Masooda Bano is Professor of Development Studies and Senior Researcher at ODID. Her primary area of interest rests in studying the role of ideas and beliefs in development processes and their evolution and change. Particular emphasis is on understanding the dynamic interplay between material and psycho-social incentives and the consequences of this for individual choices and collective development outcomes. Professor Bano builds large-scale comparative studies combining ethnographic and survey data.
Professor Bano has recently completed a five-year major research project — Changing Structures of Islamic Authority and Consequences for Social Change - A Transnational Review — supported by a €1.4 million European Research Council (ERC) Starting Grant. Building on her earlier work where she argues that in order for beliefs to persist they must have everyday relevance, the project studied how both old and new centres of Islamic authority are responding to changed expectations of Muslim youth in Muslim-majority countries as well as those living in the West. Key publications from the project include: The Revival of Islamic Rationalism: Logic, Metaphysics and Mysticism in Modern Muslim Societies (Cambridge University Press 2020) and Female Islamic Education Movements: The Re-Democratisation of Islamic Knowledge (Cambridge University Press 2017); and two edited volumes: Modern Islamic Authority and Social Change: Evolving Debates in Muslim Majority Countries. Vol. 1. (Edinburgh University Press 2018) and Modern Islamic Authority and Social Change: Evolving Debates in the West. Vol. 2. (Edinburgh University Press 2018).
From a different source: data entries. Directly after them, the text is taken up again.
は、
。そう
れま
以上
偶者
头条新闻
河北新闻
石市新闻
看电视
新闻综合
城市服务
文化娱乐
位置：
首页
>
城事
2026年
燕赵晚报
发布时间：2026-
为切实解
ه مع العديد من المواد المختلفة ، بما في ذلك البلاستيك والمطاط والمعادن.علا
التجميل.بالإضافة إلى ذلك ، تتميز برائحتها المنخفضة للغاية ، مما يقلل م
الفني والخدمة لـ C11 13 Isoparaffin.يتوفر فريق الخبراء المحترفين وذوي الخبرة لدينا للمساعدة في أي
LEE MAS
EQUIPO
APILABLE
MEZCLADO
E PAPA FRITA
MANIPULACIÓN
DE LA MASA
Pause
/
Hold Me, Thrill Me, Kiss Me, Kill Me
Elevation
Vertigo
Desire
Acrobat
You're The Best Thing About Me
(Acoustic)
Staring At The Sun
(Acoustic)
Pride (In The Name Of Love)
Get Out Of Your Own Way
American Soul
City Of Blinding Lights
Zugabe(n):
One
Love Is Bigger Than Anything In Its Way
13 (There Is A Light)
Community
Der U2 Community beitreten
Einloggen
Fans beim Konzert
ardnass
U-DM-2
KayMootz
Prior to this Professor Bano held an ESRC/AHRC flagship Ideas and Beliefs Fellowship and an ESRC Post-Doctoral Fellowship. She was the Principal Investigator for the research package on Political Economy of Implementation (PET-I) under Research on Improving Systems of Education (RISE) — a £36.8 million research project funded by the UK’s Foreign, Commonwealth and Development Office (FCDO) to understand the causes of learning crisis in the developing world.
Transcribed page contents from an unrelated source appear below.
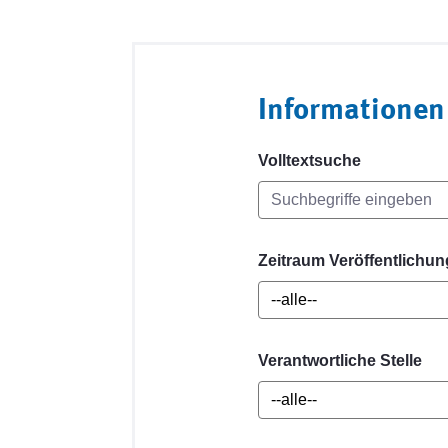
Informationen
Volltextsuche
Zeitraum Veröffentlichun
Verantwortliche Stelle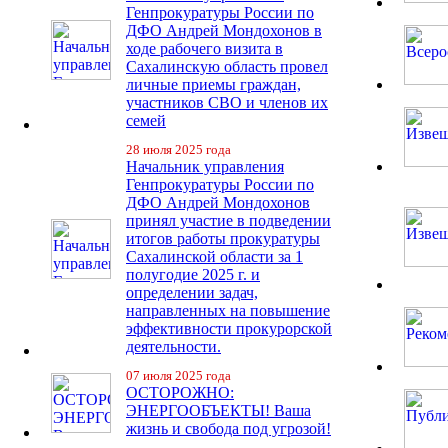
Генпрокуратуры России по
ДФО Андрей Мондохонов в
ходе рабочего визита в
Сахалинскую область провел
личные приемы граждан,
участников СВО и членов их
семей
28 июля 2025 года
Начальник управления
Генпрокуратуры России по
ДФО Андрей Мондохонов
принял участие в подведении
итогов работы прокуратуры
Сахалинской области за 1
полугодие 2025 г. и
определении задач,
направленных на повышение
эффективности прокурорской
деятельности.
07 июля 2025 года
ОСТОРОЖНО:
ЭНЕРГООБЪЕКТЫ! Ваша
жизнь и свобода под угрозой!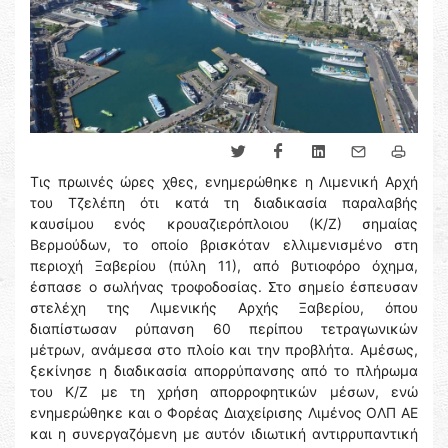
Τις πρωινές ώρες χθες, ενημερώθηκε η Λιμενική Αρχή
του Τζελέπη ότι κατά τη διαδικασία παραλαβής
καυσίμου ενός κρουαζιερόπλοιου (Κ/Ζ) σημαίας
Βερμούδων, το οποίο βρισκόταν ελλιμενισμένο στη
περιοχή Ξαβερίου (πύλη 11), από βυτιοφόρο όχημα,
έσπασε ο σωλήνας τροφοδοσίας. Στο σημείο έσπευσαν
στελέχη της Λιμενικής Αρχής Ξαβερίου, όπου
διαπίστωσαν ρύπανση 60 περίπου τετραγωνικών
μέτρων, ανάμεσα στο πλοίο και την προβλήτα. Αμέσως,
ξεκίνησε η διαδικασία απορρύπανσης από το πλήρωμα
του Κ/Ζ με τη χρήση απορροφητικών μέσων, ενώ
ενημερώθηκε και ο Φορέας Διαχείρισης Λιμένος ΟΛΠ ΑΕ
και η συνεργαζόμενη με αυτόν ιδιωτική αντιρρυπαντική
Other completed major studies resulted in two book monographs, The Rational Believer: Choices and Decisions in the Madrasas of Pakistan (Cornell University Press) and Breakdown in Pakistan: How Aid is Eroding Institutions for Collective Action (Stanford University Press).
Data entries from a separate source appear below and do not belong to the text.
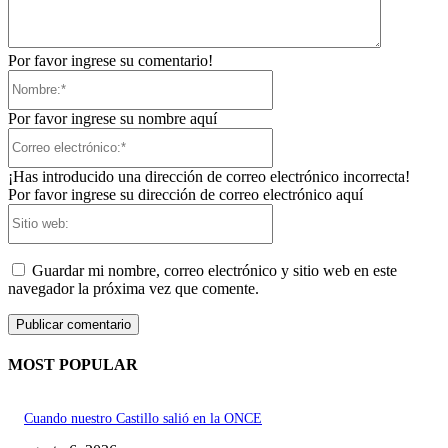
Por favor ingrese su comentario!
Nombre:*
Por favor ingrese su nombre aquí
Correo
electrónico:*
¡Has introducido una dirección de correo electrónico incorrecta!
Por favor ingrese su dirección de correo electrónico aquí
Sitio
web:
Guardar mi nombre, correo electrónico y sitio web en este
navegador la próxima vez que comente.
MOST POPULAR
Cuando nuestro Castillo salió en la ONCE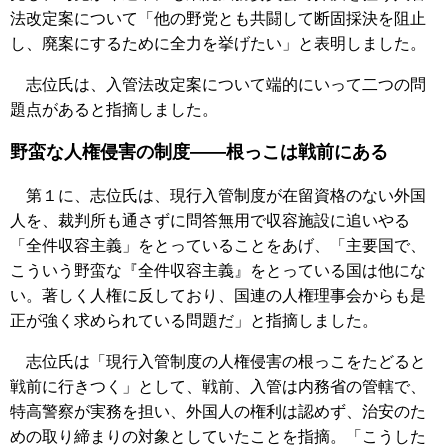
法改定案について「他の野党とも共闘して断固採決を阻止
し、廃案にするために全力を挙げたい」と表明しました。
志位氏は、入管法改定案について端的にいって二つの問
題点があると指摘しました。
野蛮な人権侵害の制度――根っこは戦前にある
第１に、志位氏は、現行入管制度が在留資格のない外国
人を、裁判所も通さずに問答無用で収容施設に追いやる
「全件収容主義」をとっていることをあげ、「主要国で、
こういう野蛮な『全件収容主義』をとっている国は他にな
い。著しく人権に反しており、国連の人権理事会からも是
正が強く求められている問題だ」と指摘しました。
志位氏は「現行入管制度の人権侵害の根っこをたどると
戦前に行きつく」として、戦前、入管は内務省の管轄で、
特高警察が実務を担い、外国人の権利は認めず、治安のた
めの取り締まりの対象としていたことを指摘。「こうした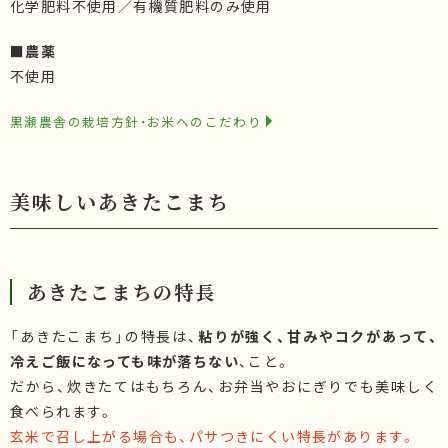
化学肥料不使用／有機質肥料のみ使用
■農薬
不使用
黒瀬農舎の栽培方針・お米へのこだわり
美味しいあきたこまち
あきたこまちの特長
「あきたこまち」の特長は、
粘りが強く、甘みやコクがあって、
冷えご飯になっても味が落ちない
、こと。
だから、炊きたてはもちろん、お弁当やおにぎりでも美味しく
食べられます。
玄米で召し上がる場合も、パサつきにくい特長があります。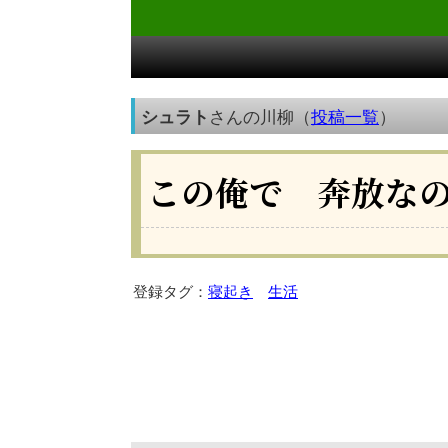
シュラト
さんの川柳（
投稿一覧
）
この俺で 奔放な
登録タグ：
寝起き
生活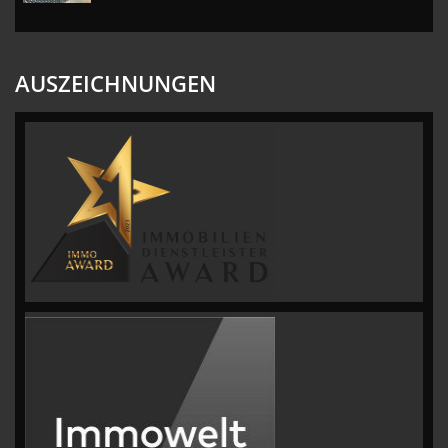
AUSZEICHNUNGEN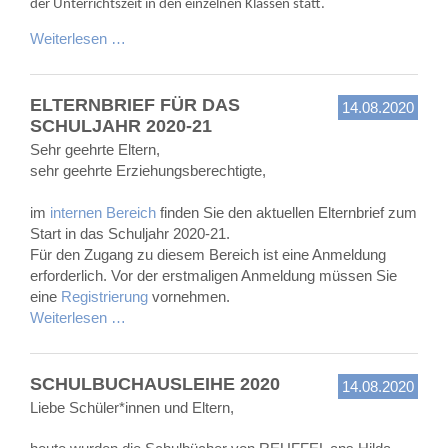
der Unterrichtszeit in den einzelnen Klassen statt.
Weiterlesen …
ELTERNBRIEF FÜR DAS
14.08.2020
SCHULJAHR 2020-21
Sehr geehrte Eltern,
sehr geehrte Erziehungsberechtigte,
im
internen Bereich
finden Sie den aktuellen Elternbrief zum
Start in das Schuljahr 2020-21.
Für den Zugang zu diesem Bereich ist eine Anmeldung
erforderlich. Vor der erstmaligen Anmeldung müssen Sie
eine
Registrierung
vornehmen.
Weiterlesen …
SCHULBUCHAUSLEIHE 2020
14.08.2020
Liebe Schüler*innen und Eltern,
Between 2008 and 2016, Professor Bano advised on the largest ever education sector support programme rolled out by the UK's Department for International Development (DfID) in Nigeria, leading a number of studies to understand existing education choices in the northern states of Nigeria. She has also designed specific interventions to increase children’s access to primary education under this project, one of which has been profiled by ESRC as being amongst the best examples of social science impact. She has participated in many media interviews including those for BBC World, the BBC World Service (English and Urdu), BBC Radio 4 and her research has also featured in The Guardian (UK), The New York Times (USA), the ESRC website, Oxford University publications, and the Times Education Supplement.
Professor Bano is William Golding Senior Fellow at Brasenose College.